Tally every line of the records below that includes "down", and reply with the total alone.

§ **SUPPLIED DATA**
━━━━

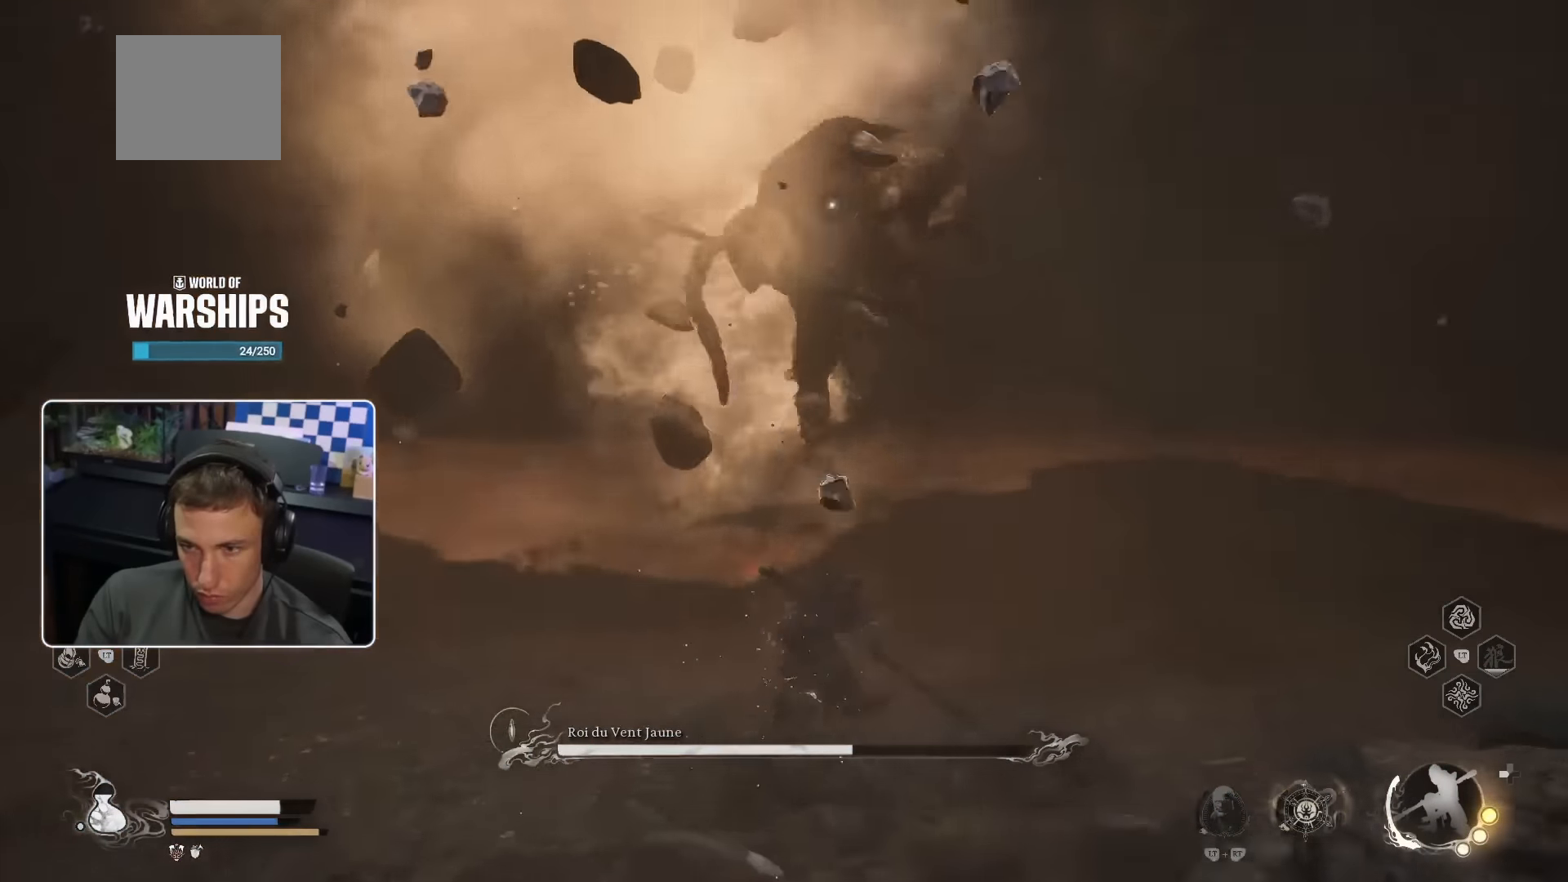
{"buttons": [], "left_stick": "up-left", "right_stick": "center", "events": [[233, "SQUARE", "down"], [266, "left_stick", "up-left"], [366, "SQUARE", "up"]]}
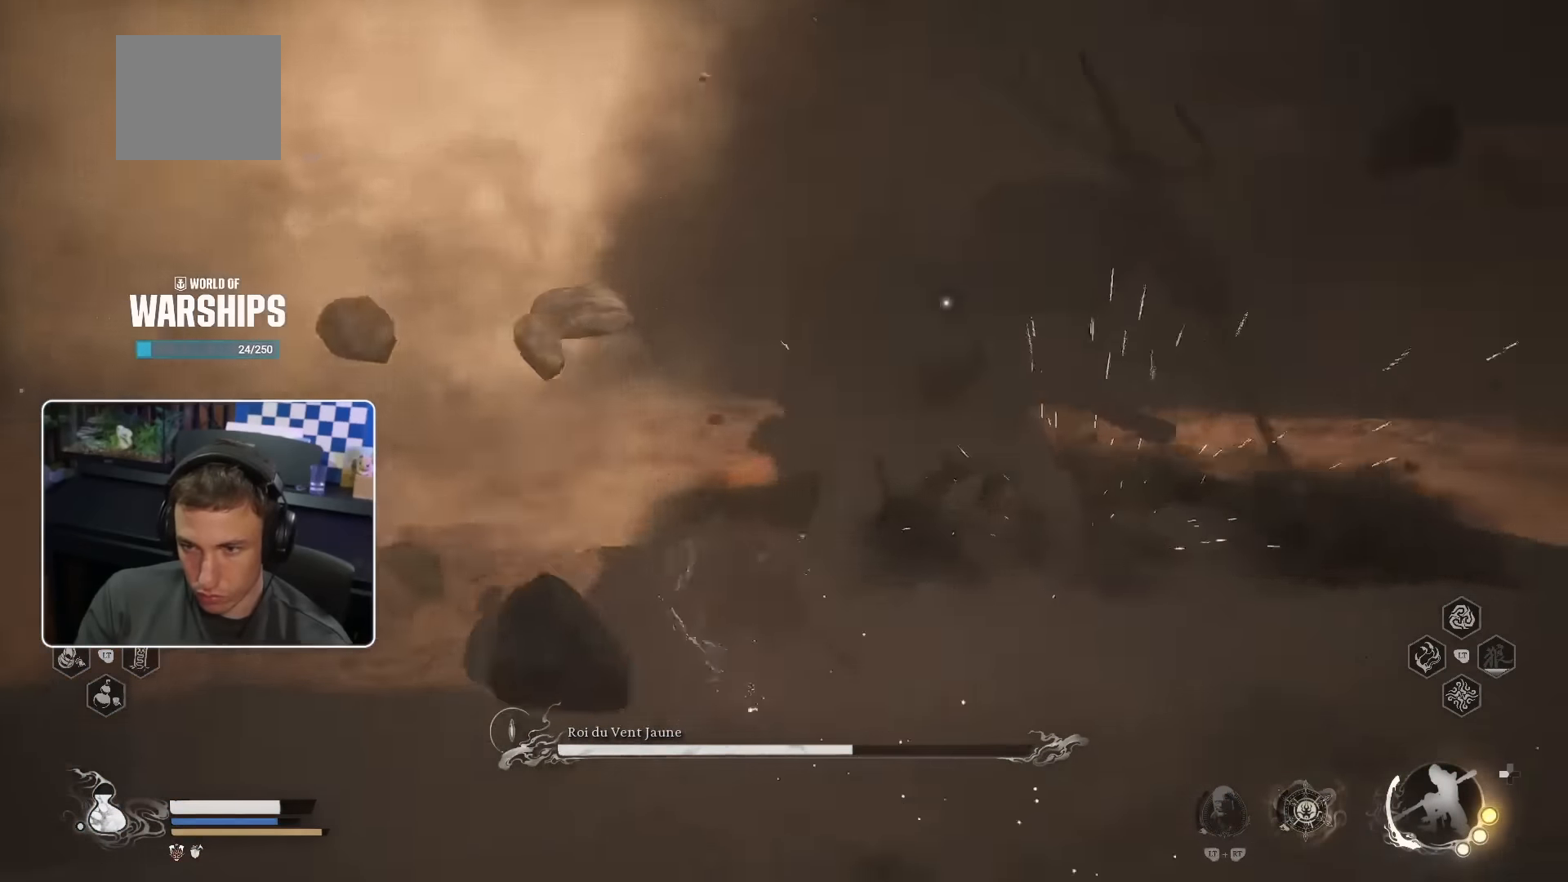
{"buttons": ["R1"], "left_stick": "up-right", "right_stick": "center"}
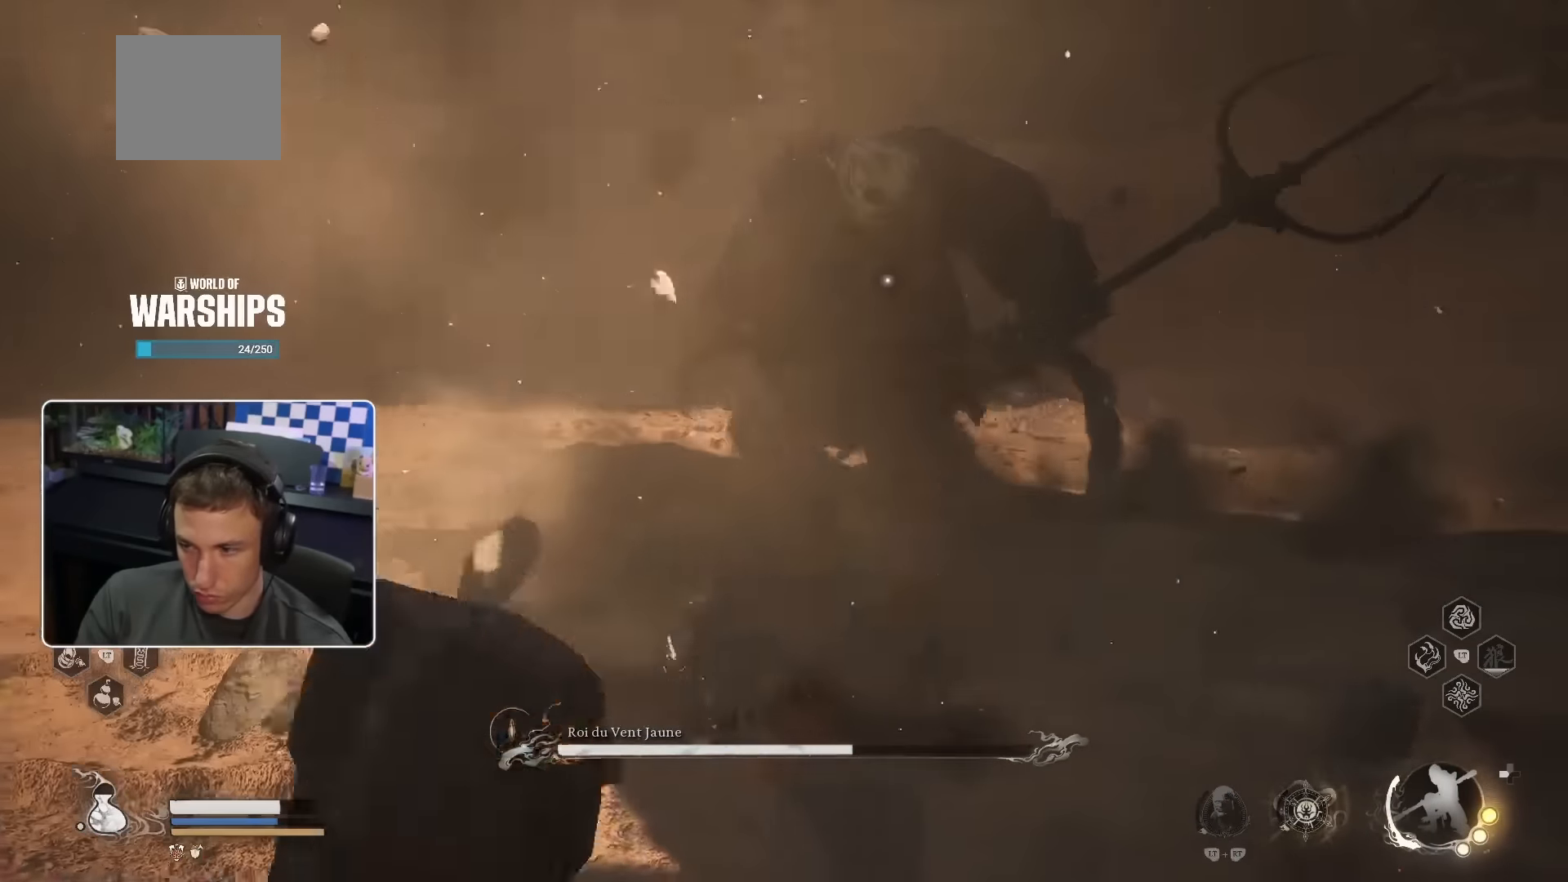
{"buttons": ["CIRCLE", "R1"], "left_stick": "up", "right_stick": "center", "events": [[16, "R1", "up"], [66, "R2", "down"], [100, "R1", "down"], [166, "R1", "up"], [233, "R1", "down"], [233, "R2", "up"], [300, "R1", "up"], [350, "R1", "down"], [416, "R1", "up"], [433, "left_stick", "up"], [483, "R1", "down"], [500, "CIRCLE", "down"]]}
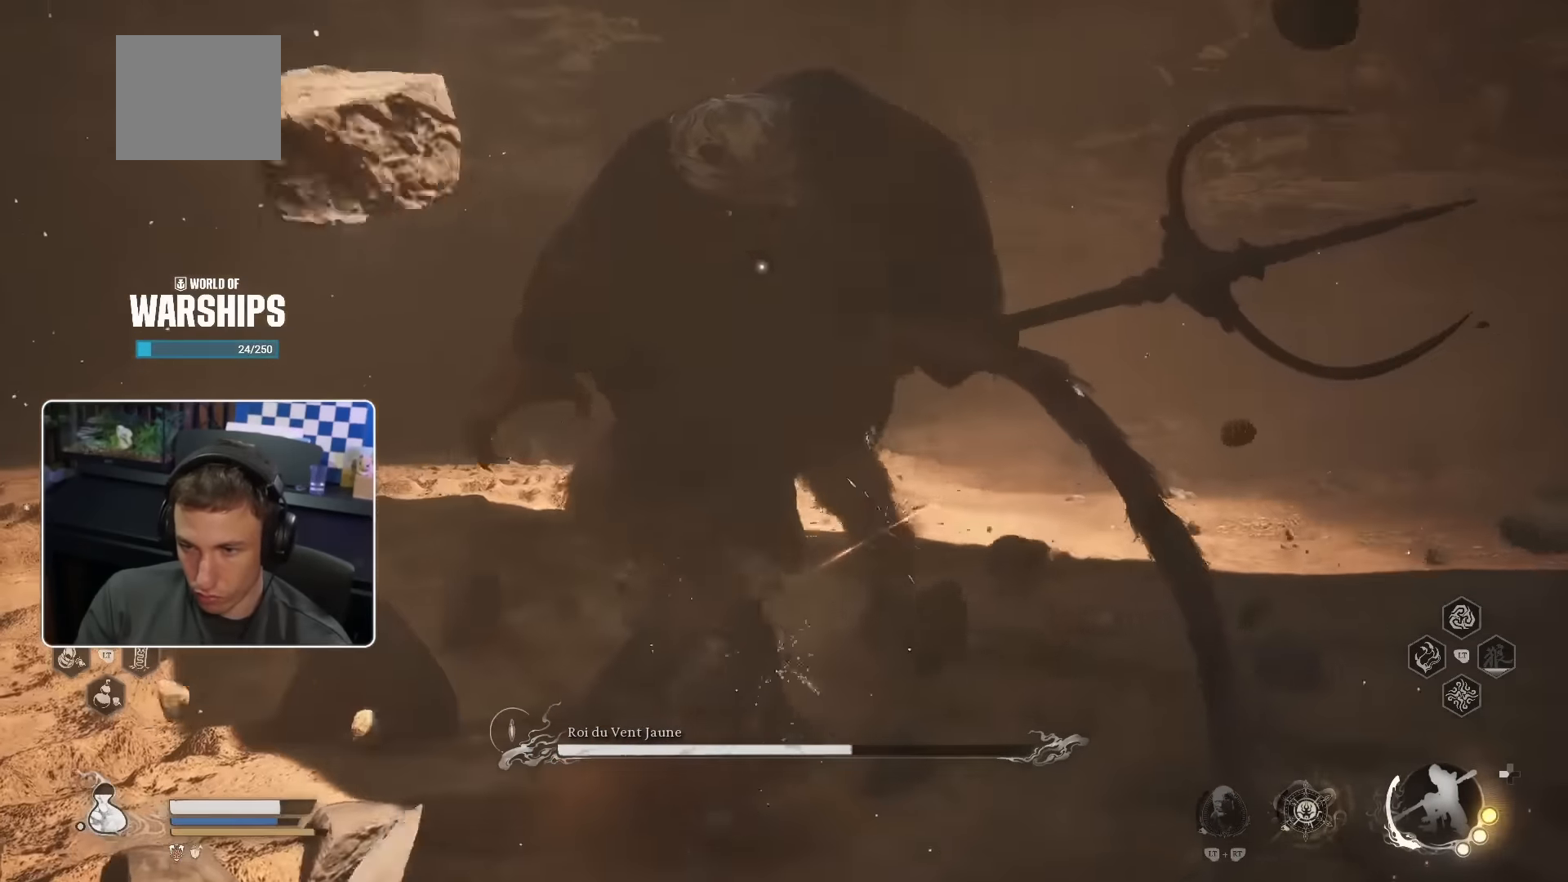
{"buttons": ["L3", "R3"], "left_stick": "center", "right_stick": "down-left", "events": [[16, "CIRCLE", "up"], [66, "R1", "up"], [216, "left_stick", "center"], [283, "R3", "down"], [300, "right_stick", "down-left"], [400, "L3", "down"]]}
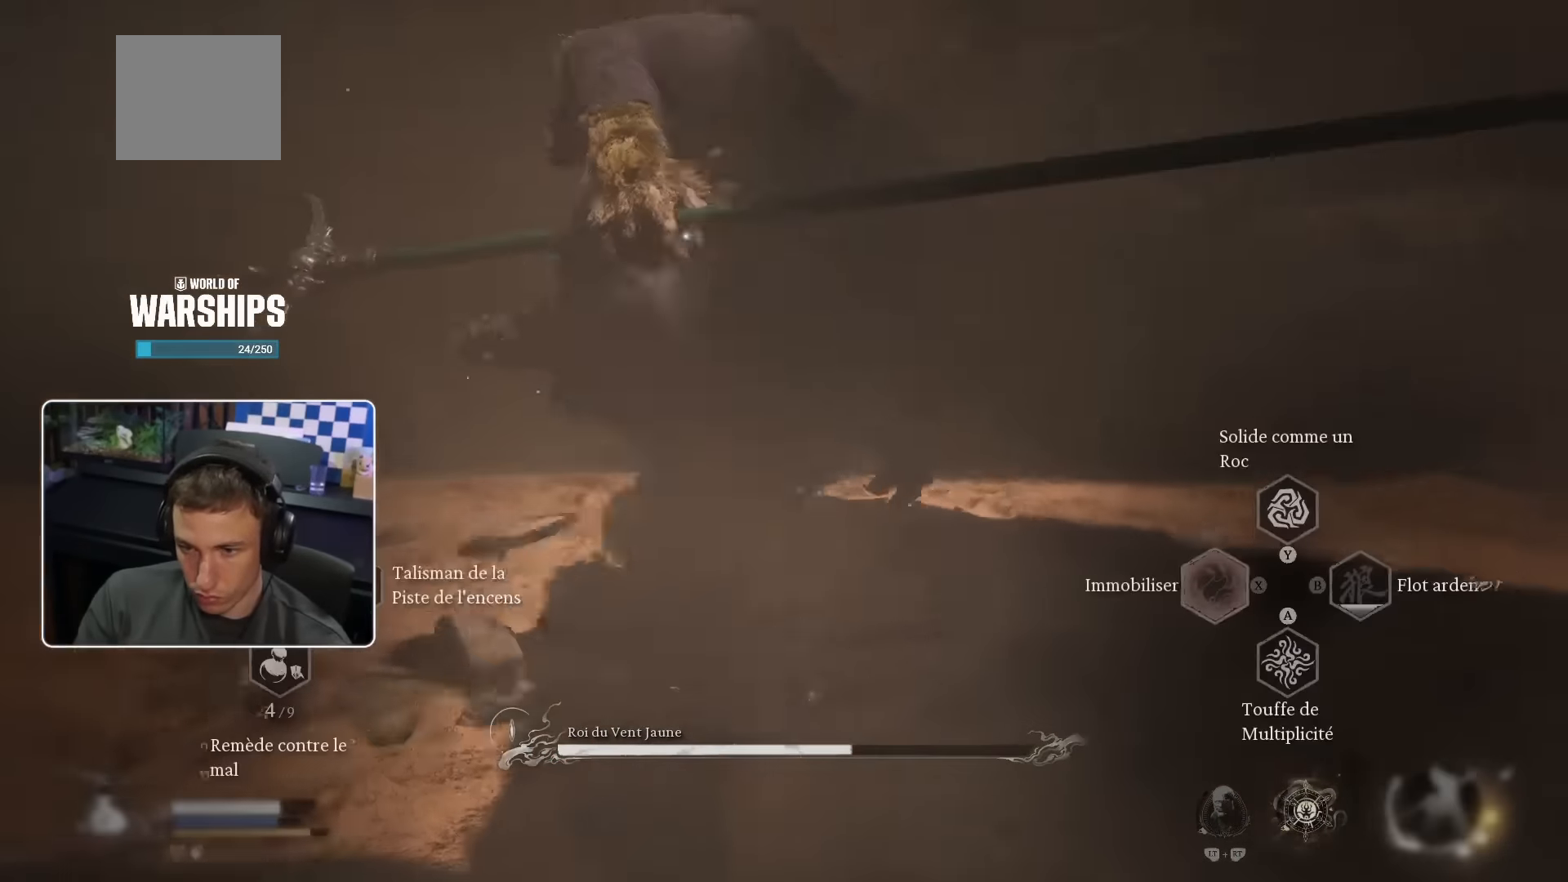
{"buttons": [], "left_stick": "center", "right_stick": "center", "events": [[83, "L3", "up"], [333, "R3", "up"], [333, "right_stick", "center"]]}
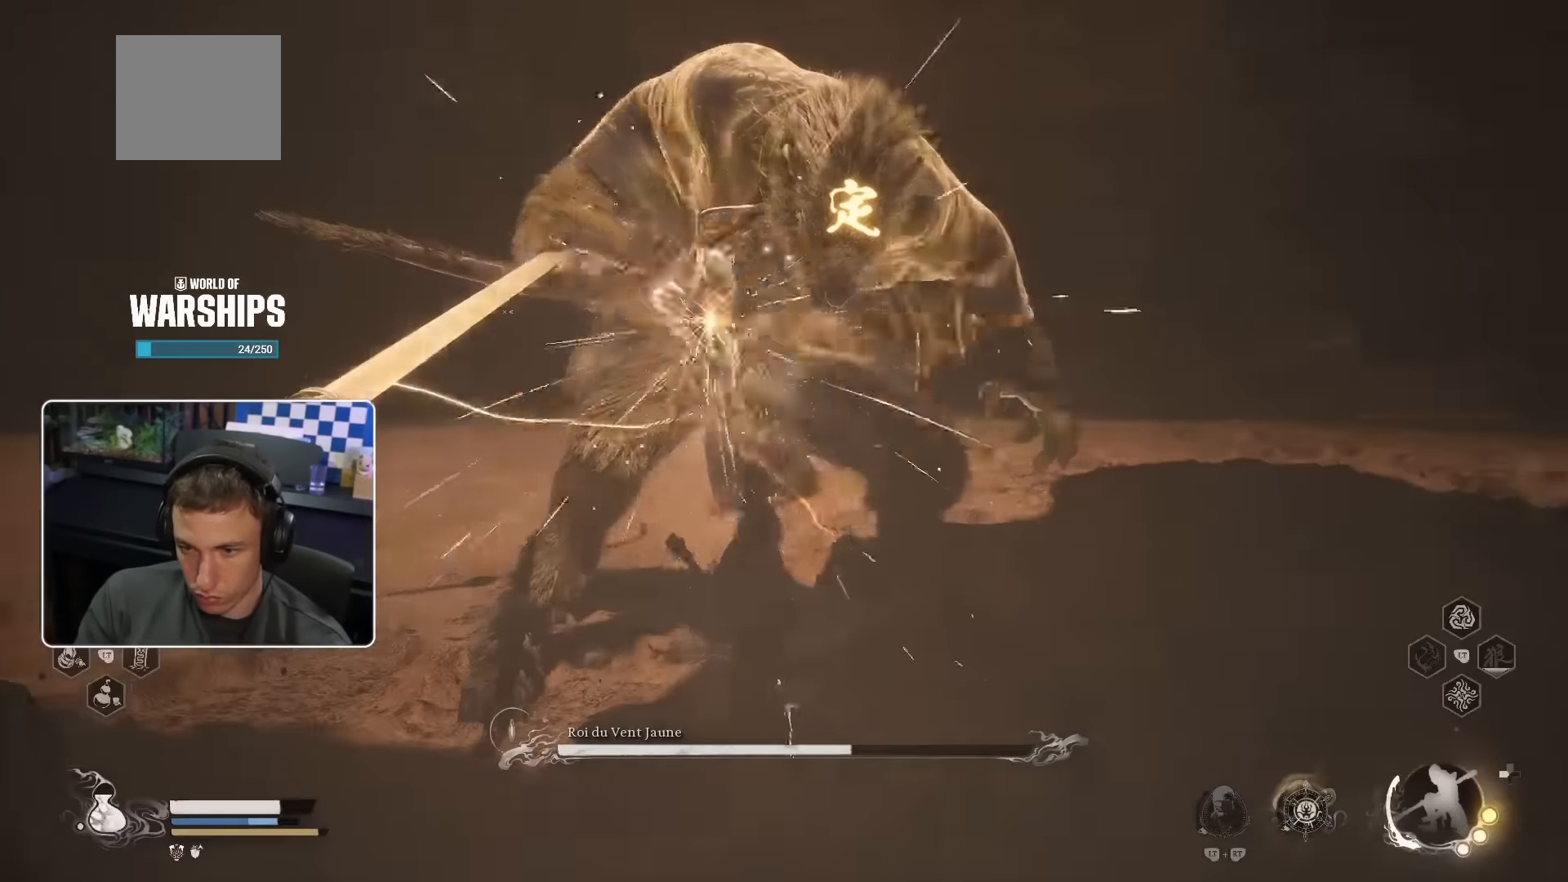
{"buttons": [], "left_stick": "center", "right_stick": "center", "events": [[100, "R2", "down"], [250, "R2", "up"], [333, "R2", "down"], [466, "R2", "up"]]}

━━━━

§ **RESPONSE**
4